The two hundred miles I walked from Chicago to Springfield with my dear friends from Fair Economy Illinois have special meaning to me. We marched fifteen days to demand a budget for our state that puts people and planet first. Throughout this beautiful and grueling journey, I carried a wooden cross in memory of my cousin, Elijah Murphy Jr.
Elijah was a father of four and the light of his family. Early one morning last November, on his way to work in Chicago’s Back of the Yards, he was shot to death in front of his eldest daughter.
I carried Elijah’s cross because I know his life - and the lives of the nearly 800 loved ones we lost in Chicago to gun violence last year – could have been saved. And the first step to saving lives is for our elected officials to step up, do their jobs and provide our communities with the resources they need.
Our Crisis
Illinois is now entering its third year with no state budget. As my fellow marcher Martese Chism shared on Day 1 of our journey, the human cost of this crisis is staggering.
The gun violence in Chicago that claimed my cousin’s life, and the lives of two of Martese’s loved ones in 2016, was the deadliest we’ve seen in nineteen years. Intensifying suffering from decades of austerity and cutbacks, nearly half of all human service agencies across our state have had to cut the number of people they serve.
Hundreds of thousands, if not millions, of our citizens have lost access to critical services that help them put food on the table, find shelter at night, receive mental health care, addiction treatment, and sexual assault survivor and prevention services, and provide care for our children, our seniors, and our most vulnerable.
People know our state is in crisis. 37,508 people moved away from Illinois last year, the most residents lost by any state and our third consecutive year of population decline. Illinois’ state bonds are also now just one step above junk status, an unprecedented low for any state in U.S. history.
A Grand Bargain?
As legislators enter overtime before the new fiscal year begins July 1, they may pass a “grand bargain” budget they claim is better than nothing – but it’s yet another raw deal for working people.
What kind of bargain raises taxes on working people - who already pay some of the highest taxes in one of the most regressive tax systems in the country - while two-thirds of Illinois corporations continue to pay nothing in state income tax?
What kind of bargain cuts funding for schools, higher education, and the social safety net while continuing to protect tax breaks for the rich?
There Is A Better Way
Year after year, as we’ve lost our loved ones to this crisis - to violence, suicide, untreated disease, and despair - elected officials on both sides of the aisle maintain that the only way forward is to make deeper cuts.
We are sick and tired of these lies. Illinois is so far from broke that just three straightforward changes to make corporations and the ultra-wealthy pay their fair share would generate $23.5 billion for the state.
That’s enough to provide universal healthcare, repair our infrastructure, increase our investment in pensions, create hundreds of thousands of new jobs and a green energy revolution, fully fund schools from pre-K through high school, and offer free higher education at state colleges and universities.
That’s enough to make our state a place where our stories would not be filled with shared tragedies, but shared hope.
The People United
Too many of those in power want us to believe that people in rural areas don't want the same fundamental things we need in urban areas: adequate healthcare, fully funded schools and dignity for seniors.
The powerful want us divided.

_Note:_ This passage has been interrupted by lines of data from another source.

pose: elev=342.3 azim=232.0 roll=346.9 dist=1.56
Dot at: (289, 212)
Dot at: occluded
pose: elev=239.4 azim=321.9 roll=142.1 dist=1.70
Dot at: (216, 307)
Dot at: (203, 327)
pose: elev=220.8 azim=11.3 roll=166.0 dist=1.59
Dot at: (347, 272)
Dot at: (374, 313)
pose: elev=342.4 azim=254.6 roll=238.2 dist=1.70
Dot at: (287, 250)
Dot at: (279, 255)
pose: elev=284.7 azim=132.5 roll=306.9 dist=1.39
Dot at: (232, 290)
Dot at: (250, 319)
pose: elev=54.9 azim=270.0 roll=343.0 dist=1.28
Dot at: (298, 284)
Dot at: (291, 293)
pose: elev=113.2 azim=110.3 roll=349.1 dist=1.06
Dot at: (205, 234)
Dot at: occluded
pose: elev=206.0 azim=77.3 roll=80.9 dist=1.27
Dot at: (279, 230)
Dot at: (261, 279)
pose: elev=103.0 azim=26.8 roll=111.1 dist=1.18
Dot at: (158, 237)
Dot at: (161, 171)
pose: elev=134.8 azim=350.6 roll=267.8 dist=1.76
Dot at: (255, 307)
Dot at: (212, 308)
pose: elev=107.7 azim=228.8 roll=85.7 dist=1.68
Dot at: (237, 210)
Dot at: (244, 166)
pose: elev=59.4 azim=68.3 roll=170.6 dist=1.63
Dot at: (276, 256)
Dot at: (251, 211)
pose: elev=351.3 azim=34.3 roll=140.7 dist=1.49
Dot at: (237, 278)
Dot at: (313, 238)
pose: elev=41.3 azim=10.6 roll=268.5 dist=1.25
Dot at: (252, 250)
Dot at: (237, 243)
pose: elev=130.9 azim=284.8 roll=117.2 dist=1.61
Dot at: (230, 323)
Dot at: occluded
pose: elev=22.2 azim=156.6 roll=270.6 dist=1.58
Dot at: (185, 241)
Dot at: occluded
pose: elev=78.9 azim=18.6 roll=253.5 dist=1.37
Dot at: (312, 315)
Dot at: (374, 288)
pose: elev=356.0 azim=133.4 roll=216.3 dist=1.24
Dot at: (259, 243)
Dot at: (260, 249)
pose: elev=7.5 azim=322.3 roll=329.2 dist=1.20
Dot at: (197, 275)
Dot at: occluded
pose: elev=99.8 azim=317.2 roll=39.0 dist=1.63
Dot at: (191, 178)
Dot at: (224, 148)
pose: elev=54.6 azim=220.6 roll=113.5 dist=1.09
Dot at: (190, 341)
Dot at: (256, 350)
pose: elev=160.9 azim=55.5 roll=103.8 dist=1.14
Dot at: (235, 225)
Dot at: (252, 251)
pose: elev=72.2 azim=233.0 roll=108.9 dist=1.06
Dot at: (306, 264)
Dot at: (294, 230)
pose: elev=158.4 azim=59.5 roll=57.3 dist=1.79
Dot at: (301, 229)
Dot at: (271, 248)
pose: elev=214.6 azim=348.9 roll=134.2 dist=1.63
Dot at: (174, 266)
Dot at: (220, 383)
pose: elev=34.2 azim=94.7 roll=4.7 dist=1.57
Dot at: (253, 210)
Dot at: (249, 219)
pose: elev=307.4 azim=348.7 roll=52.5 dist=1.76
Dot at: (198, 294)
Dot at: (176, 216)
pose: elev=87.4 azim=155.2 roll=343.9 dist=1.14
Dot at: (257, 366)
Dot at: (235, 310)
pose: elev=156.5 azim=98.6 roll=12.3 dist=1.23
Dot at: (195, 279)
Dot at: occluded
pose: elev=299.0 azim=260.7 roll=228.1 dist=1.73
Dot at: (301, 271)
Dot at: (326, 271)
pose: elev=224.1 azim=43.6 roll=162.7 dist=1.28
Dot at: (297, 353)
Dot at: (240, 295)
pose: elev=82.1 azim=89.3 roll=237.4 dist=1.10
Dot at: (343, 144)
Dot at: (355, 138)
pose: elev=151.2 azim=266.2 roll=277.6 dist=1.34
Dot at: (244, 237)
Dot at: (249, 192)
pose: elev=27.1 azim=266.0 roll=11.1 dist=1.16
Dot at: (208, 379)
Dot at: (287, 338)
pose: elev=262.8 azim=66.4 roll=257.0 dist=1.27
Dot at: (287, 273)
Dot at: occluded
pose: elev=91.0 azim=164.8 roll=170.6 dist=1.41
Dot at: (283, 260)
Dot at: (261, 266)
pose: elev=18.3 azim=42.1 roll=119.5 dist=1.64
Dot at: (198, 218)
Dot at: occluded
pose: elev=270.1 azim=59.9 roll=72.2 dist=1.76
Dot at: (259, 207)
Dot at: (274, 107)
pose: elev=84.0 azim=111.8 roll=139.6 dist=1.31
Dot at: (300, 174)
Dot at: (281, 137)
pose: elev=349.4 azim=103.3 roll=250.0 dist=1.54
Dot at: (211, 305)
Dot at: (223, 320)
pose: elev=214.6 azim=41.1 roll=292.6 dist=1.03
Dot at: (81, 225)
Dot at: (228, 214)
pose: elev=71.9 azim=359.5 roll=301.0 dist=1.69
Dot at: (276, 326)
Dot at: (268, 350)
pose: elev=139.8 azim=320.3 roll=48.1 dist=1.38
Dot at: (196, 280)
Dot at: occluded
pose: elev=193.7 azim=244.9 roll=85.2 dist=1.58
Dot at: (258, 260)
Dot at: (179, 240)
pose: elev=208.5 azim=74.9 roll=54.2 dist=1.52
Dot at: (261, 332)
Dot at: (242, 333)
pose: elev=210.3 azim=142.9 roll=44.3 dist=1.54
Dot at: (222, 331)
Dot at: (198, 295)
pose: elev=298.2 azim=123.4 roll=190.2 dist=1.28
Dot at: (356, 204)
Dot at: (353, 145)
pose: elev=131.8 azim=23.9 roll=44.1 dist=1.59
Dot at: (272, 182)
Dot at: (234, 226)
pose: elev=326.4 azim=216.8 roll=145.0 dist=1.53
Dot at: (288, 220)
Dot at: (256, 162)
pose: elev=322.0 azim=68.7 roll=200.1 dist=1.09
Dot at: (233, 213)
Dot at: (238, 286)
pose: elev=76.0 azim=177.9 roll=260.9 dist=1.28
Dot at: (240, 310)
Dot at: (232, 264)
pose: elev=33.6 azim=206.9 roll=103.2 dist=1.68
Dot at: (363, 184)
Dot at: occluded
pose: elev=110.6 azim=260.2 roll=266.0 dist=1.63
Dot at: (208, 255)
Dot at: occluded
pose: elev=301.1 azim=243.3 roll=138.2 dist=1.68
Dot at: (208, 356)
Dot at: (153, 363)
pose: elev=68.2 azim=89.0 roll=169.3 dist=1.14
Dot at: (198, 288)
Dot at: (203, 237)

They want us to believe we have no common goals; they say we have to choose a side. They pit Democrats against Republicans, downstate against upstate, and force us to choose. They want us to pick Bruce Rauner or Michael Madigan. Hillary Clinton or Donald Trump.
But as I carried my cousin’s cross across Illinois, something amazing happened. Person after person came up to talk with us along the road - black, white, latinx, and Asian; strangers, passers-by, and marchers who joined us for a while; people from rural farm areas, and people from the cities; Jews, Christians, Muslims, and Atheists.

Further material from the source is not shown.